Returns an instance of
XMLGeneralEntity
.
-
parse_pe_decl
(got_literal=False)¶ [72] PEDecl
- got_literal
- If True, assumes that the literal ‘<!ENTITY’ and the required S has already been parsed.
Returns an instance of
XMLParameterEntity
.
-
parse_entity_def
(ge)¶ [73] EntityDef
- ge
- The general entity being parsed, an
XMLGeneralEntity
instance.
This method sets the
definition
andnotation
fields from the parsed entity definition.
-
parse_pe_def
(pe)¶ [74] PEDef
- pe
- The parameter entity being parsed, an
XMLParameterEntity
instance.
This method sets the
definition
field from the parsed parameter entity definition. There is no return value.
-
parse_external_id
(allow_public_only=False)¶ [75] ExternalID
- allow_public_only
An external ID must have a SYSTEM literal, and may have a PUBLIC identifier. If allow_public_only is True then the method will also allow an external identifier with a PUBLIC identifier but no SYSTEM literal. In this mode the parser behaves as it would when parsing the production:
(ExternalID | PublicID) S?
Returns an
XMLExternalID
instance.
-
resolve_external_id
(external_id, entity=None)¶ [75] ExternalID: resolves an external ID, returning a URI.
- external_id
- A
XMLExternalID
instance. - entity
- An optional
XMLEntity
instance. Can be used to force the resolution of relative URIs to be relative to the base of the given entity. If it is None then the currently open external entity (where available) is used instead.
Returns an instance of
pyslet.rfc2396.URI
or None if the external ID cannot be resolved.The default implementation simply calls
get_location()
with the entity’s base URL and ignores the public ID. Derived parsers may recognize public identifiers and resolve accordingly.
-
parse_ndata_decl
(got_literal=False)¶ [76] NDataDecl
- got_literal
- If True, assumes that the literal ‘NDATA’ has already been parsed.

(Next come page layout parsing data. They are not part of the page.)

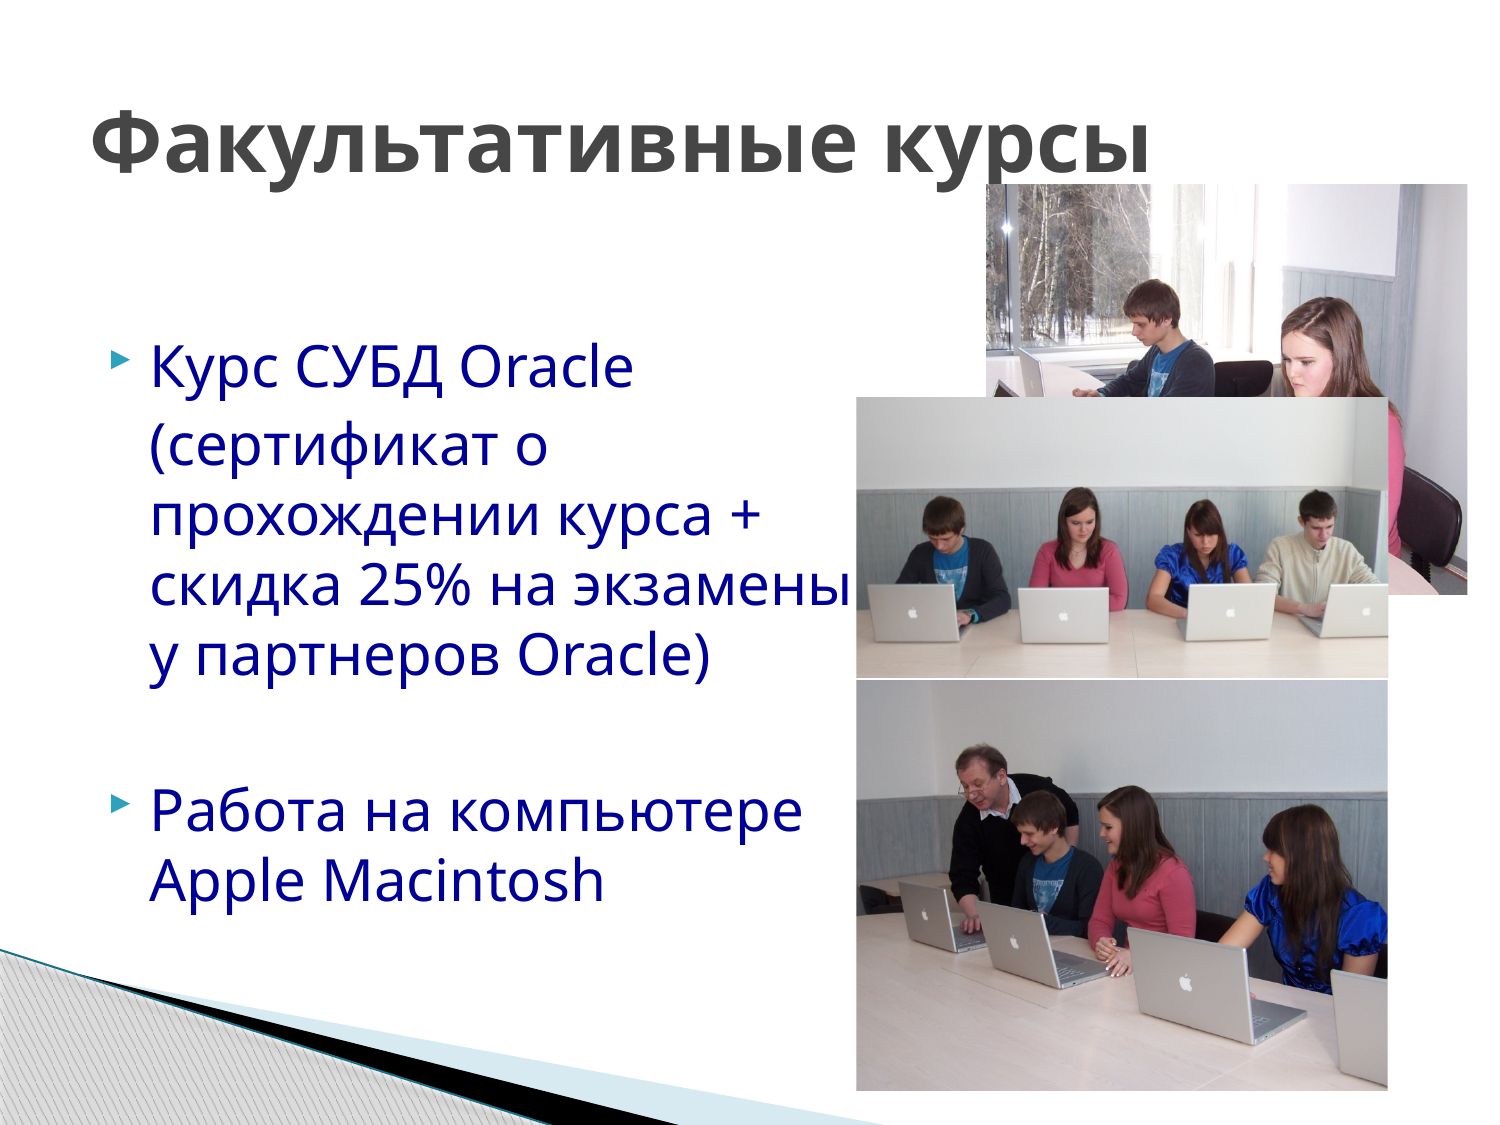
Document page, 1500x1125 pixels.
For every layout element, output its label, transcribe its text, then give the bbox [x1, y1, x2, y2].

title Факультативные курсы [75, 45, 1425, 233]
list Курс СУБД Oracle (сертификат о прохождении курса + скидка 25% на экзамены у партнеров Oracle) Работа на компьютере Apple Macintosh [75, 243, 880, 986]
picture [855, 680, 1388, 1091]
picture [856, 184, 1468, 678]
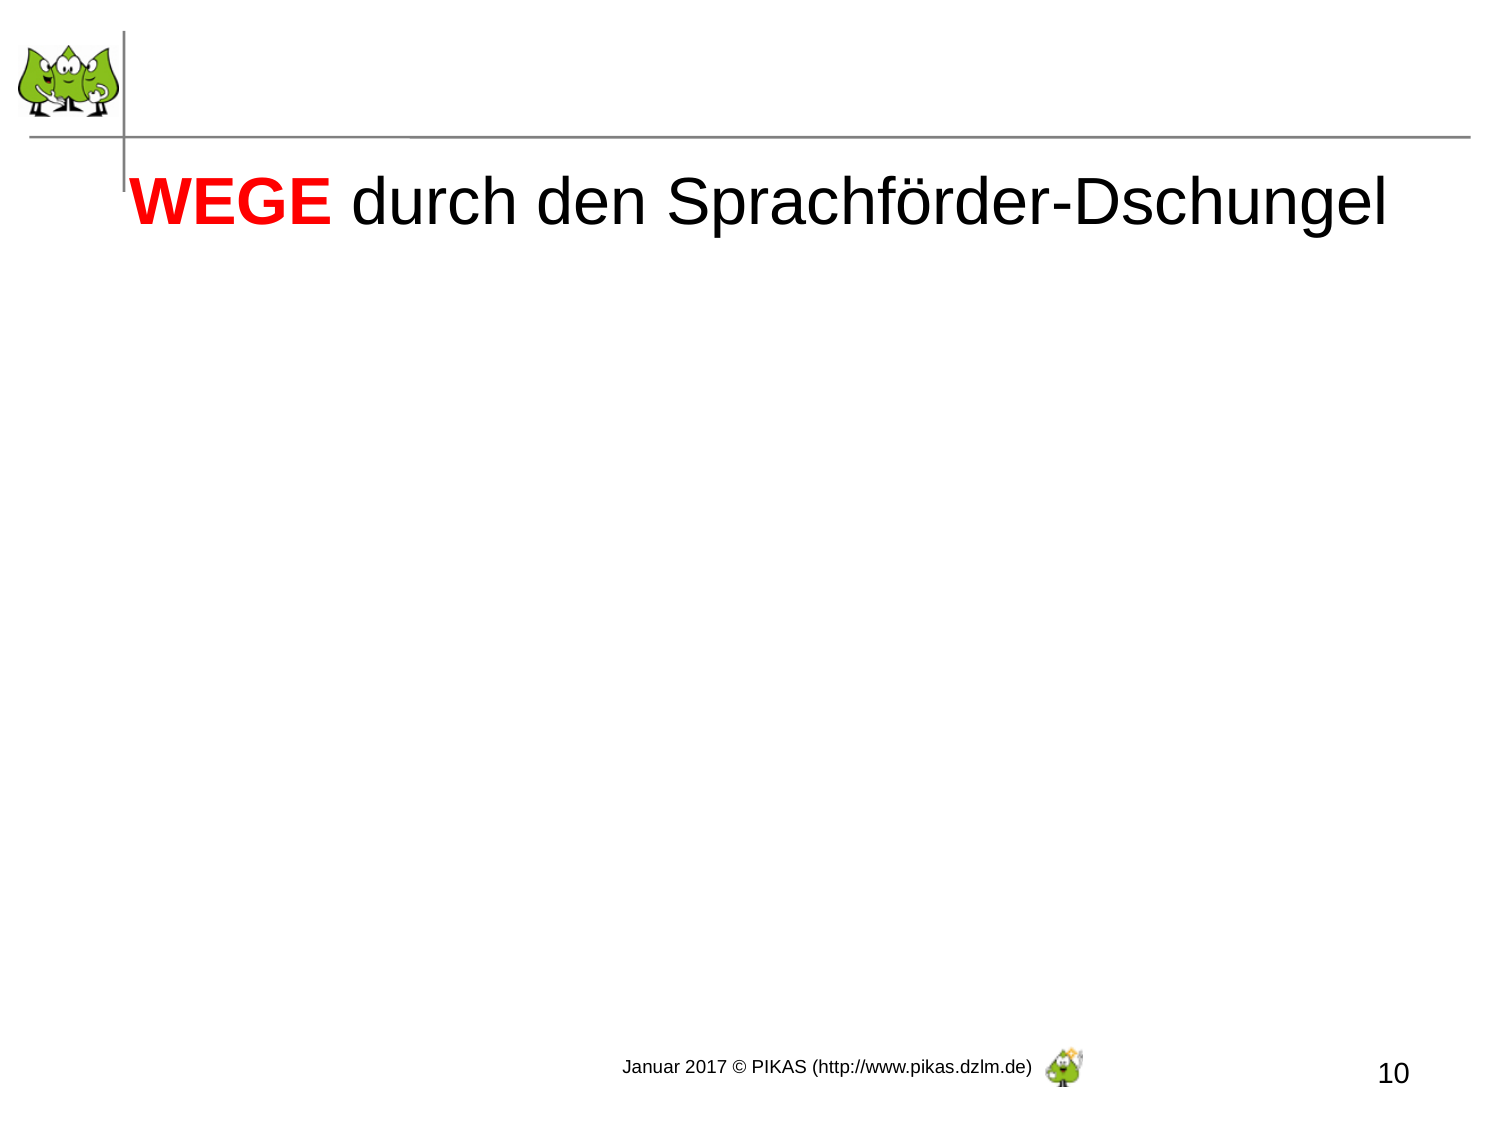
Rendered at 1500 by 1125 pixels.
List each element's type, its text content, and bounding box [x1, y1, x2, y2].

subtitle WEGE durch den Sprachförder-Dschungel [0, 149, 1451, 432]
picture [18, 45, 119, 117]
slide_number 10 [1080, 1046, 1426, 1125]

Returns the name of the notation used by the unparsed entity as a string without the preceding ‘NDATA’ literal.
-
parse_text_decl
(got_literal=False)¶ [77] TextDecl
- got_literal
- If True, assumes that the literal ‘<?xml’ has already been parsed.
Returns an
XMLTextDeclaration
instance.
-
parse_encoding_decl
(got_literal=False)¶ [80] EncodingDecl
- got_literal
- If True, assumes that the literal ‘encoding’ has already been parsed.
Returns the declaration name without the enclosing quotes.
-
parse_enc_name
()¶ [81] EncName
Returns the encoding name as a string or None if no valid encoding name start character was found.
-
parse_notation_decl
(got_literal=False)¶ [82] NotationDecl
- got_literal
- If True, assumes that the literal ‘<!NOTATION’ has already been parsed.
Declares the notation in the
dtd
, (if present). There is no return result.
-
parse_public_id
()¶ [83] PublicID
The literal string is returned without the PUBLIC prefix or the enclosing quotes.